Well a game like this needs a score to match; forgotten forests, experiments, the music needs to be as immersive as they come. The title sequence carves the path and lets me know I am in for a terrifying journey. “The mansion” is another misty, suspenseful piece that is too complex and layered to just stay in the background; the music gets my attention and does enough on its own to fill the experience without me actually playing the game. I like the title of “Bridge of sighs”, the cue where I am starting to get sucked into the atmosphere of the game, with subtle sound effects creating the sensation of movement and life around me. “The observatory” is a beautiful, melodic cue that opens up a magical world for me and the more I listened to it, the more I want to play the game. This is my kind of fairy tale music, with chimes and bells. “The valet” deepens the period piece feel of the score, with an elegant string section passage and the flute that evokes past times.
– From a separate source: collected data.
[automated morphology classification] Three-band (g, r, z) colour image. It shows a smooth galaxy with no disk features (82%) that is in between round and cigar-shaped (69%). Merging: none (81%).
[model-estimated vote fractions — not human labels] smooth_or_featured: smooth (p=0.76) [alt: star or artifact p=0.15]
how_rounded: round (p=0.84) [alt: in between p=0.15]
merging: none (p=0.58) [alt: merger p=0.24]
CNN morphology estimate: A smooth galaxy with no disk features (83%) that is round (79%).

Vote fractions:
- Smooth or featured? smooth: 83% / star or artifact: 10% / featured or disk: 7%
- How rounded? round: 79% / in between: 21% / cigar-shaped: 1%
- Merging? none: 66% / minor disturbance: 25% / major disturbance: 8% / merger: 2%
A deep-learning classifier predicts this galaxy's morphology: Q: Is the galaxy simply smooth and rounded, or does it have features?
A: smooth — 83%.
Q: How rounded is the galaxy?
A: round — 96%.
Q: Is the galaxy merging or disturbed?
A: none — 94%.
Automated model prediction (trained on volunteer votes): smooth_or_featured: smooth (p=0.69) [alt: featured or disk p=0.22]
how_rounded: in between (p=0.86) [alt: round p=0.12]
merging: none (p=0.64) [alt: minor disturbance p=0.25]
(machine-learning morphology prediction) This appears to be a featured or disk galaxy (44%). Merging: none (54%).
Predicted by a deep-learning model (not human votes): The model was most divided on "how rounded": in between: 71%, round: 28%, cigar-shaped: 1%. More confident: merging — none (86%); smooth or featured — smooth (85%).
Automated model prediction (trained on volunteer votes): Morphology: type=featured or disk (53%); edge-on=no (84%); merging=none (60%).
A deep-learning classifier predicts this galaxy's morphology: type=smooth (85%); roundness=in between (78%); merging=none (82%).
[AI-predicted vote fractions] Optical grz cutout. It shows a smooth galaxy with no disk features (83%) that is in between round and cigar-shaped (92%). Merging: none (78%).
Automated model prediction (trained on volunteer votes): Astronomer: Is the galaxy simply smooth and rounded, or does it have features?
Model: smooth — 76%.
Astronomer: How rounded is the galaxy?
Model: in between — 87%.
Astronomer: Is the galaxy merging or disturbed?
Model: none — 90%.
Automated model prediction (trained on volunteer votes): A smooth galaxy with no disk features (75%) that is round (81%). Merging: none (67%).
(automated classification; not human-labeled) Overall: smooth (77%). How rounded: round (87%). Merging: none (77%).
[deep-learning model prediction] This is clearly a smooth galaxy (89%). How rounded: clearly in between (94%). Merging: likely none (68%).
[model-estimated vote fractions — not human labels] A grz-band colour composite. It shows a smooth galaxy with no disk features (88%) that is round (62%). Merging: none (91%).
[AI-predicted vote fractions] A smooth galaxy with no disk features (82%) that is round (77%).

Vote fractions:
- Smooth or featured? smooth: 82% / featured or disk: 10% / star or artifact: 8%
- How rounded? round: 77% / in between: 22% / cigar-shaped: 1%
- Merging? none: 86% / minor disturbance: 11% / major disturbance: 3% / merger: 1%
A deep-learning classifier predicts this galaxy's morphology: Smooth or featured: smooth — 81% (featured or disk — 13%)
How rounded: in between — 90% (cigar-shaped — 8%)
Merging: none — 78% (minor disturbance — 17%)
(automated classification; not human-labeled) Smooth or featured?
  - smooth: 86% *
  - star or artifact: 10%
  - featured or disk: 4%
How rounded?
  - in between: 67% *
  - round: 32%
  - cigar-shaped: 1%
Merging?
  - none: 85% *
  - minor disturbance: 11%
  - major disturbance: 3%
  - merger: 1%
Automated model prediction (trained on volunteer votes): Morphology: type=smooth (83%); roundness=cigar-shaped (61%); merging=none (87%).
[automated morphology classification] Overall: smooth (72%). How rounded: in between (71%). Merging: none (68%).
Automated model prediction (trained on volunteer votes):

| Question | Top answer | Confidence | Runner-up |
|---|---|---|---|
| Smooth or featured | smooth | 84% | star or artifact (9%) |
I have played a lot of computer games, the exploratory kind and I know what kind of atmosphere works for me. Garry Schyman’s composition clicks all the boxes; I listen to “Leaves” and I wonder if it’s a lost cue from John William’s “Harry Potter” scores, it’s such a beautiful orchestral piece, elegant and poignant, the kind I would have wanted to be in the recording studio for. The flute, the violin, the movement, the story it tells, it will definitely be on my list of best cues of 2018 and it makes me forget that this is actually a horror story.
The more I listen to this score the more it reminds me of my favourite kind of dark fantasy music, the one that Fernando Velazquez writes, which is in the same time scary and melodic / romantic. There are choirs that come out of nowhere, there are various instruments that just pop up and change the soundscape and listening to the “Torn” score on its own is an exploratory experience in itself.
Game or not, “Torn” gave me everything I needed from a score: emotion, beautiful orchestral pieces, drama, melancholy, scares and a trip into a fairy tale land. Do not miss this one as Garry Schyman wrote a majestic story of his own. I am actually afraid the gameplay might not live up to the expectations set by this amazing score.